* DATASET RECORDS

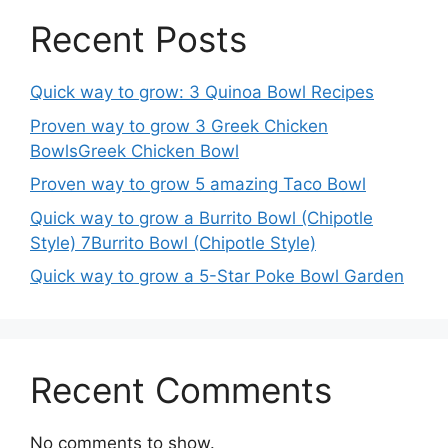
Recent Posts
Quick way to grow: 3 Quinoa Bowl Recipes
Proven way to grow 3 Greek Chicken
BowlsGreek Chicken Bowl
Proven way to grow 5 amazing Taco Bowl
Quick way to grow a Burrito Bowl (Chipotle
Style) 7Burrito Bowl (Chipotle Style)
Quick way to grow a 5-Star Poke Bowl Garden
Recent Comments
No comments to show.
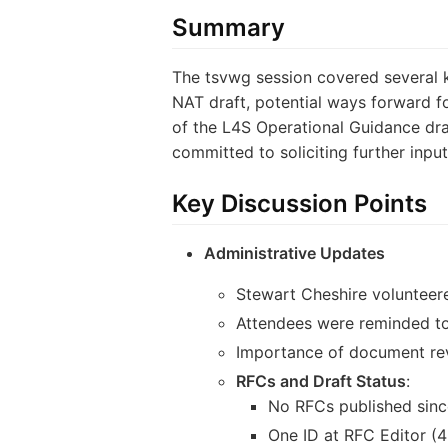
Summary
The tsvwg session covered several 
NAT draft, potential ways forward f
of the L4S Operational Guidance draf
committed to soliciting further input
Key Discussion Points
Administrative Updates
Stewart Cheshire volunteere
Attendees were reminded to
Importance of document rev
RFCs and Draft Status
:
No RFCs published sinc
One ID at RFC Editor (4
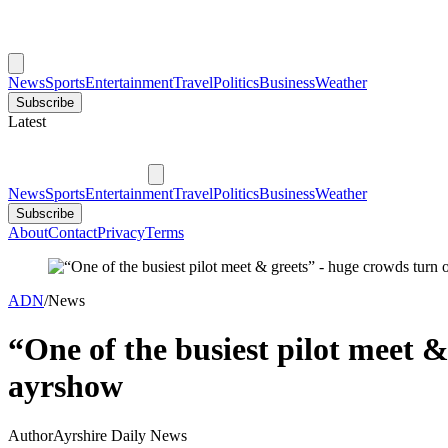
News
Sports
Entertainment
Travel
Politics
Business
Weather
Subscribe
Latest
News
Sports
Entertainment
Travel
Politics
Business
Weather
Subscribe
About
Contact
Privacy
Terms
ADN
/
News
“One of the busiest pilot meet &
ayrshow
Author
Ayrshire Daily News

* EXERCISE
Rewrite the text read from all the items above, putting "Forecast" wherever "Weather" appears and leaving everything else unchanged. Leave the pictures out.

* EXPECTED ANSWER
Recent Posts
Quick way to grow: 3 Quinoa Bowl Recipes
Proven way to grow 3 Greek Chicken
BowlsGreek Chicken Bowl
Proven way to grow 5 amazing Taco Bowl
Quick way to grow a Burrito Bowl (Chipotle
Style) 7Burrito Bowl (Chipotle Style)
Quick way to grow a 5-Star Poke Bowl Garden
Recent Comments
No comments to show.
Summary
The tsvwg session covered several 
NAT draft, potential ways forward f
of the L4S Operational Guidance draf
committed to soliciting further input
Key Discussion Points
Administrative Updates
Stewart Cheshire volunteere
Attendees were reminded to
Importance of document rev
RFCs and Draft Status
:
No RFCs published sinc
One ID at RFC Editor (4
News
Sports
Entertainment
Travel
Politics
Business
Forecast
Subscribe
Latest
News
Sports
Entertainment
Travel
Politics
Business
Forecast
Subscribe
About
Contact
Privacy
Terms
ADN
/
News
“One of the busiest pilot meet &
ayrshow
Author
Ayrshire Daily News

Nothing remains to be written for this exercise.